> **Task requirements**:
Print the data below again in full, exactly as it stands, with no images.

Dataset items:

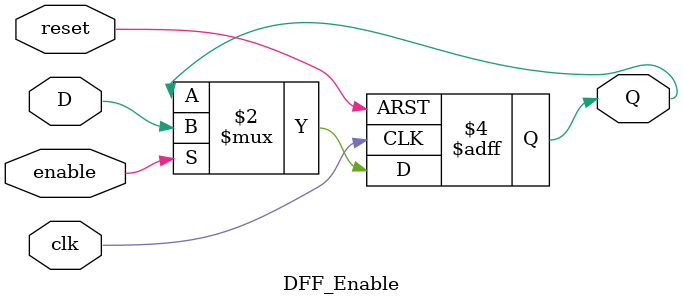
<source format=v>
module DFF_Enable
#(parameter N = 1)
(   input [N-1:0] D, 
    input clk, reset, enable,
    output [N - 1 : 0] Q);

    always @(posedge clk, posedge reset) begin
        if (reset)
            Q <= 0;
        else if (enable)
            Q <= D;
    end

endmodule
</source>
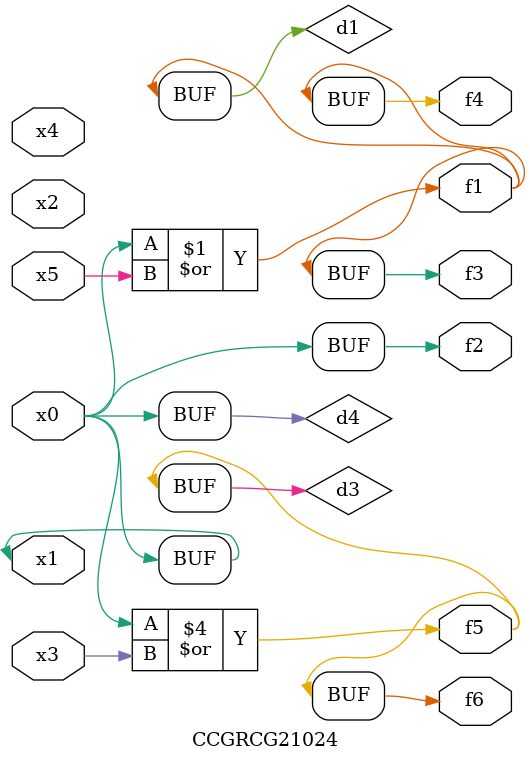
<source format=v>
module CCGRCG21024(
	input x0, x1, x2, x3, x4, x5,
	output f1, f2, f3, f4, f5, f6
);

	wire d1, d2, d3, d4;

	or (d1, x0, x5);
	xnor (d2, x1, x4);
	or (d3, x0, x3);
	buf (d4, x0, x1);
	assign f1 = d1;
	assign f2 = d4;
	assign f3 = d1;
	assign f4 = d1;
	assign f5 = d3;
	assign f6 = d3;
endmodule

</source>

> **Output of the exercise**:
<source format=v>
module DFF_Enable
#(parameter N = 1)
(   input [N-1:0] D, 
    input clk, reset, enable,
    output [N - 1 : 0] Q);

    always @(posedge clk, posedge reset) begin
        if (reset)
            Q <= 0;
        else if (enable)
            Q <= D;
    end

endmodule
</source>
<source format=v>
module CCGRCG21024(
	input x0, x1, x2, x3, x4, x5,
	output f1, f2, f3, f4, f5, f6
);

	wire d1, d2, d3, d4;

	or (d1, x0, x5);
	xnor (d2, x1, x4);
	or (d3, x0, x3);
	buf (d4, x0, x1);
	assign f1 = d1;
	assign f2 = d4;
	assign f3 = d1;
	assign f4 = d1;
	assign f5 = d3;
	assign f6 = d3;
endmodule

</source>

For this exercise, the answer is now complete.